## RECORD EXTRACTS
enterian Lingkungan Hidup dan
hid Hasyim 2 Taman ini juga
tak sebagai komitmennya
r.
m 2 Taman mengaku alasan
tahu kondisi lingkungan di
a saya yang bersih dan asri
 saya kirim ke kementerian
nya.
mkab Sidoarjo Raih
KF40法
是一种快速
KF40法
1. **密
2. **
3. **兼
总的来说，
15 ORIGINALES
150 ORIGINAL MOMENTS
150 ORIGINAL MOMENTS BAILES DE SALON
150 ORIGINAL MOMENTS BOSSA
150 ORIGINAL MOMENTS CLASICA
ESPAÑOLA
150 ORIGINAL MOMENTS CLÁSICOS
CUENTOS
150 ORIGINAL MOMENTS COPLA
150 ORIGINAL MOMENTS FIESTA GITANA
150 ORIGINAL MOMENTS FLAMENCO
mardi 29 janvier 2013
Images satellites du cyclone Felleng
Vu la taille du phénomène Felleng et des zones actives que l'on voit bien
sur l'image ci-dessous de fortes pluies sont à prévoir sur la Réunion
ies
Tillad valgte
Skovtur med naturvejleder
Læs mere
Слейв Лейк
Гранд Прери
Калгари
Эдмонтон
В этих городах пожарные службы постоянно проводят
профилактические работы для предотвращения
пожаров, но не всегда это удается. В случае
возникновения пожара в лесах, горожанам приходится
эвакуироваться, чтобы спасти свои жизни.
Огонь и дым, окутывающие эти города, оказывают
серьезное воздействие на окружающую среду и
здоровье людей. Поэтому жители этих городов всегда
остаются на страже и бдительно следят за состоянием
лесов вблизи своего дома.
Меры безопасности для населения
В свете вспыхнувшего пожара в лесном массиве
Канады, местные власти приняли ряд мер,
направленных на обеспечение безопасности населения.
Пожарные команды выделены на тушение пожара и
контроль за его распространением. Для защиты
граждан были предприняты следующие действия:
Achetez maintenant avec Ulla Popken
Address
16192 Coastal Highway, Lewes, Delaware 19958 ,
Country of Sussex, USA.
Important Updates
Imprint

## DIRECTIONS FOR THIS TASK
A word-for-word restatement of the lines running from the one with "16192 Coastal Highway, Lewes, Delaware" to the last line of the records is the whole answer.

## EXERCISE SOLUTION
16192 Coastal Highway, Lewes, Delaware 19958 ,
Country of Sussex, USA.
Important Updates
Imprint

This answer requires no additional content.